## Exercise goal
The stretch wanted below opens at the line containing "Acute toxicity - oral" and closes at the line containing "How Serving Blind". Please return it exactly, with no other lines.

## Saved entries
Segment Open

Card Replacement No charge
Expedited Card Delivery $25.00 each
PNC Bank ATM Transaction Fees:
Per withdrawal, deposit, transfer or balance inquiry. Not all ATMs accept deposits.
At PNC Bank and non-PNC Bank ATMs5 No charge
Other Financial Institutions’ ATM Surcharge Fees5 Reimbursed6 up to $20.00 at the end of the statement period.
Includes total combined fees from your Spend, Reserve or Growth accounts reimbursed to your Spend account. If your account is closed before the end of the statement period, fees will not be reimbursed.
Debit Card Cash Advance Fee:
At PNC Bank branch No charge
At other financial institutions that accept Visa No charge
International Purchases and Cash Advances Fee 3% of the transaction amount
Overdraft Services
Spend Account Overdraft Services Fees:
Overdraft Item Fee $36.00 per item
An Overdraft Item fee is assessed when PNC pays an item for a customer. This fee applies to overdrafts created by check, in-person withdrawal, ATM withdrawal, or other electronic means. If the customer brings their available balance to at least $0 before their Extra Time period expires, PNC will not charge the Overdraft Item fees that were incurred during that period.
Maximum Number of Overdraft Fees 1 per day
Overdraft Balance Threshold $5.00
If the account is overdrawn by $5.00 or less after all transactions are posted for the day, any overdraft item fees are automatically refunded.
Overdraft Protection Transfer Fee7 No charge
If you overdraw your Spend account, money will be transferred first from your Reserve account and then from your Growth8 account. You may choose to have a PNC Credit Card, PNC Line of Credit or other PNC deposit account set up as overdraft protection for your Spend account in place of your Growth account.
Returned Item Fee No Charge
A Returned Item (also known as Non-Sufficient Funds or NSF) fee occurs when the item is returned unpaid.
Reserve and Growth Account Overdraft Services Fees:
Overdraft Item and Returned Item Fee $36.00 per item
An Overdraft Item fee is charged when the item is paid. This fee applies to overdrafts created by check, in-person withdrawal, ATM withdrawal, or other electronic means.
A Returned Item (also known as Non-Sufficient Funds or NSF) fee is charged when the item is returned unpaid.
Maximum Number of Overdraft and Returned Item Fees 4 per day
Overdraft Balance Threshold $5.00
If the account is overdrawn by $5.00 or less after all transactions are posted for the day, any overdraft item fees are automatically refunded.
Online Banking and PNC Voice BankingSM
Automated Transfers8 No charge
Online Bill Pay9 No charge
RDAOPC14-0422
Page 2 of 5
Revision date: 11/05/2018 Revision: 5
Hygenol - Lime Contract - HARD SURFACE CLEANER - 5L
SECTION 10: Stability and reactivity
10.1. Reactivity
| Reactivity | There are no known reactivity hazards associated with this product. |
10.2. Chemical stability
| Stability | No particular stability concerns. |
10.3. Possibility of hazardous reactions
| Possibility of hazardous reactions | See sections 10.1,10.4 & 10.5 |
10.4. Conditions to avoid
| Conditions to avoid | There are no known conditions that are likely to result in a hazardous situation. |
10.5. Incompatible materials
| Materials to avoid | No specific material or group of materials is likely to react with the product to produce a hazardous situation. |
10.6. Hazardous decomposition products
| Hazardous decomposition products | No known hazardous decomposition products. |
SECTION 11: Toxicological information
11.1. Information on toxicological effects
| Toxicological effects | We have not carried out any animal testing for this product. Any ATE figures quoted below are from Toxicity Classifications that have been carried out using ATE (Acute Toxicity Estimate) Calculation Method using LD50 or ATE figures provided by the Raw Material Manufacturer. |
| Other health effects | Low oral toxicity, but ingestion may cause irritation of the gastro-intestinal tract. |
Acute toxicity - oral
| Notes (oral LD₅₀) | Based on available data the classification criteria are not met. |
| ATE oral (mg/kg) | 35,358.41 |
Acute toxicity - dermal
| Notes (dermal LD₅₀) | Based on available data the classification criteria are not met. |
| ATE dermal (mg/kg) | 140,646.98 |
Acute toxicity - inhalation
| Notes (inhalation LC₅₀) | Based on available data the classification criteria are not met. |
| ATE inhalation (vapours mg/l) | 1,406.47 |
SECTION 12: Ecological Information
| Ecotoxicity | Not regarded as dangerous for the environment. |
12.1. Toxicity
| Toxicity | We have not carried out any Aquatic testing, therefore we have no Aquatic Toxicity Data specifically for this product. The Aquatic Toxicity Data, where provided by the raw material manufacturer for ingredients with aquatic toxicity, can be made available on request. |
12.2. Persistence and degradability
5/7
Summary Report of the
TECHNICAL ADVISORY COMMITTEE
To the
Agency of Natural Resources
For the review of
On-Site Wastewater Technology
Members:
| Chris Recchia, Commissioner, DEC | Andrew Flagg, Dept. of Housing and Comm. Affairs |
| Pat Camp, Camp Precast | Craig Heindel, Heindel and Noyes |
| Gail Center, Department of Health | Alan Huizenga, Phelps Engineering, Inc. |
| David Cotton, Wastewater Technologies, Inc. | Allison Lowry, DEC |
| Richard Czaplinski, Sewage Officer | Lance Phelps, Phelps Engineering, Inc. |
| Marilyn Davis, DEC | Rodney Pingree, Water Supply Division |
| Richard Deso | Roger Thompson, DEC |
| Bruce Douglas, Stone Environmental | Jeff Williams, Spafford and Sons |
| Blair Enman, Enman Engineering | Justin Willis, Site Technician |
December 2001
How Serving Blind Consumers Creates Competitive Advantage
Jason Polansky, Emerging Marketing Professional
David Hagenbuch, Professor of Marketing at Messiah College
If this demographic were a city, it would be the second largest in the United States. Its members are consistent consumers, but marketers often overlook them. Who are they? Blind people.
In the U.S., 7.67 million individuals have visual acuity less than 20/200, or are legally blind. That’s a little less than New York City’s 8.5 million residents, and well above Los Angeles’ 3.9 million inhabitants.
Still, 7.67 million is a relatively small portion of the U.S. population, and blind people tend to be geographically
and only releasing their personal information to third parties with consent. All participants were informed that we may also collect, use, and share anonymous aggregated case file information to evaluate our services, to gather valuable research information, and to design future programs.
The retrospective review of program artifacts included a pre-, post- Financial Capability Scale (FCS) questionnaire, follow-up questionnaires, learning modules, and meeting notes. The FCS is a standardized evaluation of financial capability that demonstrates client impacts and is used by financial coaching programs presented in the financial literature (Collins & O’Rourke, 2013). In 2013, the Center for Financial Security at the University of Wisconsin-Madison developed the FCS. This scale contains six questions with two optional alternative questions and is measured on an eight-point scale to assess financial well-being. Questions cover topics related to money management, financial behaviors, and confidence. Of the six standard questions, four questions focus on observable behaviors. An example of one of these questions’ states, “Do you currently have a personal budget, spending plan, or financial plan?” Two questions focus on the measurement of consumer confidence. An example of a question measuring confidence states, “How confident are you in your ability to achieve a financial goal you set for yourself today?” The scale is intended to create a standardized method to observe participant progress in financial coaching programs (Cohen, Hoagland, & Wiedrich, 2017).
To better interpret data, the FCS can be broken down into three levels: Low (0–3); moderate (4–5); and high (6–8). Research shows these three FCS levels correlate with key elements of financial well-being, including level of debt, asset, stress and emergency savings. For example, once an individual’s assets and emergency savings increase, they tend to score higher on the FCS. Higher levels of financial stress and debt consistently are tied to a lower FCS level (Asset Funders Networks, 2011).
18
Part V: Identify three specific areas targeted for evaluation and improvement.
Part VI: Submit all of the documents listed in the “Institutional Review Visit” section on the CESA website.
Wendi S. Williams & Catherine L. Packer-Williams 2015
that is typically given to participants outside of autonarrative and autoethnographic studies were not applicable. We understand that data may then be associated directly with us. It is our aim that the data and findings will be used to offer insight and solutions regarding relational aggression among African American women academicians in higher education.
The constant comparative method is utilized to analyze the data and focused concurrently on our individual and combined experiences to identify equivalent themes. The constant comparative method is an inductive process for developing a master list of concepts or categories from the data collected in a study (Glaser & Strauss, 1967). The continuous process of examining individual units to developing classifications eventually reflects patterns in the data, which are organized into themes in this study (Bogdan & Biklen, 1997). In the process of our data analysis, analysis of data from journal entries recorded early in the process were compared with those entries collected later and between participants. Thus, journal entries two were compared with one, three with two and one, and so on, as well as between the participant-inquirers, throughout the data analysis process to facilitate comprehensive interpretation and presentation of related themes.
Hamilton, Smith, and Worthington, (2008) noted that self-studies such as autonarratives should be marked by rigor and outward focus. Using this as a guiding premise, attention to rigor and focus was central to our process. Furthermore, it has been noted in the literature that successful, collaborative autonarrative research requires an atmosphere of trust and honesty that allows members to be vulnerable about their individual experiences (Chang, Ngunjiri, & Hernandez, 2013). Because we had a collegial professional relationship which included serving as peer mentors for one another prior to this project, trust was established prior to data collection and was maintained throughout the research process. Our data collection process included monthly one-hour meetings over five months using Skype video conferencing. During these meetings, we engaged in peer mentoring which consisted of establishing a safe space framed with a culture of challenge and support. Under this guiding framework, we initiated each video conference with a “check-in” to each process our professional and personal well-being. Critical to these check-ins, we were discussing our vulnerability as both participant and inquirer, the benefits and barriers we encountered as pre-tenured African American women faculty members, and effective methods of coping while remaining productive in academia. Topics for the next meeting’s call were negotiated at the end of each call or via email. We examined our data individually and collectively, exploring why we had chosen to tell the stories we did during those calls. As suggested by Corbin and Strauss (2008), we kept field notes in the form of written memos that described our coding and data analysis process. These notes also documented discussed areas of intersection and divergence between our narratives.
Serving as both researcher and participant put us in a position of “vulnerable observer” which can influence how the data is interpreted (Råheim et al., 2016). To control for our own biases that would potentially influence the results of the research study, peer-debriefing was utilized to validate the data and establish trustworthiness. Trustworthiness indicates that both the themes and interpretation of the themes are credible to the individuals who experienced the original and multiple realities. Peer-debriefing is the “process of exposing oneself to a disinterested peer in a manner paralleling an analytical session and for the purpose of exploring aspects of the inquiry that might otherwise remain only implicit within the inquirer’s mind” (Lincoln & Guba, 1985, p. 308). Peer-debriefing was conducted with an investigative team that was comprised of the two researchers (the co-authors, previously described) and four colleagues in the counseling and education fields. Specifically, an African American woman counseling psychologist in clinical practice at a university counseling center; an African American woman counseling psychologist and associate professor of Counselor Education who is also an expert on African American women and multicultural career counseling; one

Segment Closed

## Answer box
Acute toxicity - oral
| Notes (oral LD₅₀) | Based on available data the classification criteria are not met. |
| ATE oral (mg/kg) | 35,358.41 |
Acute toxicity - dermal
| Notes (dermal LD₅₀) | Based on available data the classification criteria are not met. |
| ATE dermal (mg/kg) | 140,646.98 |
Acute toxicity - inhalation
| Notes (inhalation LC₅₀) | Based on available data the classification criteria are not met. |
| ATE inhalation (vapours mg/l) | 1,406.47 |
SECTION 12: Ecological Information
| Ecotoxicity | Not regarded as dangerous for the environment. |
12.1. Toxicity
| Toxicity | We have not carried out any Aquatic testing, therefore we have no Aquatic Toxicity Data specifically for this product. The Aquatic Toxicity Data, where provided by the raw material manufacturer for ingredients with aquatic toxicity, can be made available on request. |
12.2. Persistence and degradability
5/7
Summary Report of the
TECHNICAL ADVISORY COMMITTEE
To the
Agency of Natural Resources
For the review of
On-Site Wastewater Technology
Members:
| Chris Recchia, Commissioner, DEC | Andrew Flagg, Dept. of Housing and Comm. Affairs |
| Pat Camp, Camp Precast | Craig Heindel, Heindel and Noyes |
| Gail Center, Department of Health | Alan Huizenga, Phelps Engineering, Inc. |
| David Cotton, Wastewater Technologies, Inc. | Allison Lowry, DEC |
| Richard Czaplinski, Sewage Officer | Lance Phelps, Phelps Engineering, Inc. |
| Marilyn Davis, DEC | Rodney Pingree, Water Supply Division |
| Richard Deso | Roger Thompson, DEC |
| Bruce Douglas, Stone Environmental | Jeff Williams, Spafford and Sons |
| Blair Enman, Enman Engineering | Justin Willis, Site Technician |
December 2001
How Serving Blind Consumers Creates Competitive Advantage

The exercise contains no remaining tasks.